Спросил о Киселёве. Ничего не услышав в ответ, понял по беззвучно шевельнувшимся губам Кудлина: погиб сержант Киселёв, подсоблявший Каретникову во всех делах, совет и опора, фронтовик, прошедший финскую, управлявший взводом во время отсутствия командира, немногословный, неприметный, но такой необходимый в горячие минуты…

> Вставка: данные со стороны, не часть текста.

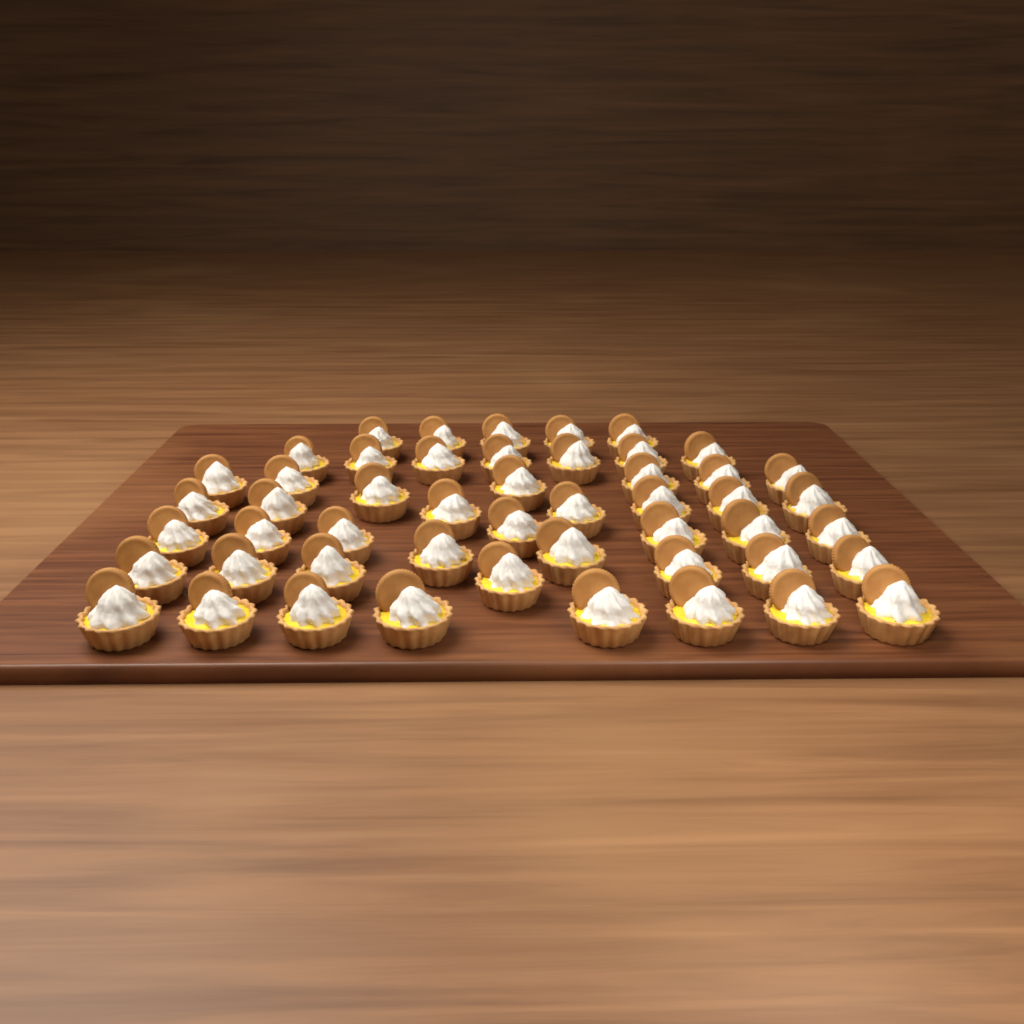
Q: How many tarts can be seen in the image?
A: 50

А пулемётчик Шелудько, длиннющий хохол, никогда не закрывавший рта, – без подначек и балагурства он просто жить не мог, как он?
Нет пулемётчика Шелудько.
А Митя Росинский, тихий, кроткий, как овечка, сын зубного техника, страдавший куриной слепотой, хороший рисовальщик – он всё Гитлера рисовал в разных видах и ракурсах, в одежде и без, каждый раз что-нибудь новое про фюрера придумывал… Однажды Митя достал где-то большой кусок марли, натянул на подрамник, углём нарисовал голозадого Гитлера, стоявшего в непотребной позе, на четвереньках, обкакавшегося, к Гитлеру пристроил хилого Геббельса, слизывающего пакость с задницы шефа. Ночью ребята вместе с Митей слазили на нейтралку и всадили подрамник с рисунком в снег. Поставили так, чтобы рисунок немцам был виден как можно лучше. Рассвет занимался долго, был он серым, бесплотным, слабое свечение утра размывало все предметы – даже то, что под носом находилось; собственные руки и ноги – и те не сразу различишь. Поэтому немцы довольно долго молчали, не реагировали на Митино изображение, потом вдруг из фрицевых окопов раздался смех – наконец-то разглядели немцы рисунок. Смех длился недолго, через полминуты стих, – видать, появились офицеры – и точно офицеры! – послышалась команда: «Фойер!» Началась стрельба. Прицельная, прямо по Гитлеру.
Ну что такое пуля для воздушной марли? Ничего. Пробила нитяные волокна, те готовно раздвинулись, пропустили сквозь себя металл, и – привет, буфет! – ушла пуля гулять в небеса. Битый час лупили фрицы по плакату – и всё без толку. Зажигательных пуль, чтобы подпалить марлевое изображение, у них, видать, не было. А может, просто не могли сообразить.
Поняв, что мытьём не взять, решили взять катаньем – пустили на нейтралку охотников-пластунов, чтобы плакат из снега выдернуть и к себе приволочь. Наши пластунов этих тут же насадили на мушку, перещёлкали по одному.
Тогда с немецкой стороны снайперы в дело включились – стали бить пулями по углам подрамника, чтобы развалить его, в древесную труху обратить, на немецких снайперов нашлись снайперы наши, да почище, пометче, – в общем, линия фронта пришла в возбужденное состояние, а потом в игру вообще вступила артиллерия. И всё из-за одного небольшого плаката, который Митя наскоро нарисовал углём.